Online retail giant Amazon is buying Whole Foods in a $13.7bn (£10.7bn) deal that marks its biggest push into traditional retailing yet.
Amazon, which has long eyed the grocery business, will buy the upmarket supermarket for $42 a share.
Investors greeted the deal as game-changing for the industry, sending shares of rival grocers plunging.
But Whole Foods, which had been under pressure, climbed.
Founded in 1978 in Texas, Whole Foods was a pioneer of the move towards natural and organic foods.
It has grown to more than 460 stores in the US, Canada and the UK, and employs about 87,000 people.
Amazon founder and chief executive Jeff Bezos said: “Millions of people love Whole Foods Market because they offer the best natural and organic foods, and they make it fun to eat healthy.
“Whole Foods Market has been satisfying, delighting and nourishing customers for nearly four decades – they’re doing an amazing job and we want that to continue.”
Whole Foods has faced dissatisfaction from investors, amid falling same-store sales and increased competition.

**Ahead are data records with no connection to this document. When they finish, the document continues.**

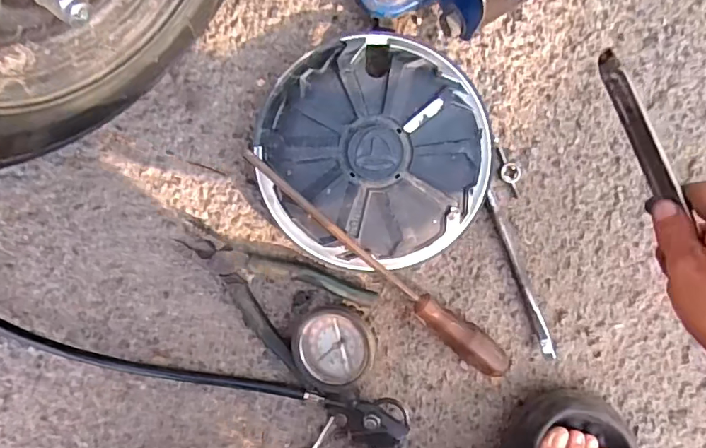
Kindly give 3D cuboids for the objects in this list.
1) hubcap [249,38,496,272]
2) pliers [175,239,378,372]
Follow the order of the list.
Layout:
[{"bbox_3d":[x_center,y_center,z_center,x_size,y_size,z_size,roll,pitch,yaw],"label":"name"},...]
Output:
[{"bbox_3d":[0.017,-0.062,0.458,0.196,0.047,0.193,0,91,-1],"label":"hubcap"},{"bbox_3d":[-0.076,0.073,0.471,0.173,0.022,0.083,20,91,-1],"label":"pliers"}]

Last month, the company named a new chief financial officer and new board members.
In April, activist investor Jana Partners called the firm’s shares undervalued, noting “chronic underperformance”.
The price being paid by Amazon marks a 27% premium to the level Whole Foods’ shares closed at on Thursday. The $13.7bn value includes assumption of the grocer’s debt.
The takeover deal – the biggest in Amazon’s history – is expected to be completed in the second half of the year, pending approval by shareholders and anti-trust regulators.
Whole Foods boss John Mackey said: “This partnership presents an opportunity to maximize value for Whole Foods Market’s shareholders, while at the same time extending our mission and bringing the highest quality, experience, convenience and innovation to our customers.”
The Whole Foods brand will continue. Mr Mackey is expected to stay on as chief executive.
Whole Foods stock soared 29% on the news. Amazon shares closed up 2.4%.
Neil Saunders, managing director of GlobalData Retail, said the deal should give the grocer financial breathing room, while making it more competitive online and improving its supply chain logistics.
The takeover also makes Amazon an instant player in the grocery industry, where it has operated at the fringes since launching its food delivery service Amazon Fresh in Seattle in 2007.
Whole Foods and Amazon were staying quiet on Friday about how they might introduce technology to stores, merge their supply chains, or cross-sell Amazon products.
Brendan Witcher, principal analyst at Forrester Research in Boston, said any changes are further down the road.
But that didn’t stop instant speculation about what changes might be coming. Possibilities include:
• Lower prices? Amazon has a long history of deferring profits in favour of winning customers with low prices. It could try a similar strategy at Whole Foods, now knocked by some as “Whole Paycheck”.
• Techie shopping? Amazon is also interested in how technology can make shopping more efficient. The firm’s Alexa robot maintains shopping lists and Amazon is testing a convenience store in Seattle that operates without check-out lines.
“There is an inherent logic in the move which, in our view, brings benefits to both businesses,” Mr Saunders wrote.
Shares of other supermarket chains took a beating. The industry has already seen significant consolidation, with smaller players wiped out.
Kroger shares fell more than 9 %, Target plunged 5% and Costco Wholesale Corp. dropped about 7%.
Walmart, which announced its own $310m deal to acquire the online clothing company Bonobos, slid 4.7%.
The reaction spread to companies in Europe. Dutch retailer Ahold Delhaize fell nearly 10%.
Mr Saunders said the deal is “potentially terrifying” for other companies.
“Although Amazon has been a looming threat to the grocery industry, the shadow it has cast has been pale and distant,” Mr Saunders wrote. “Today that changed.”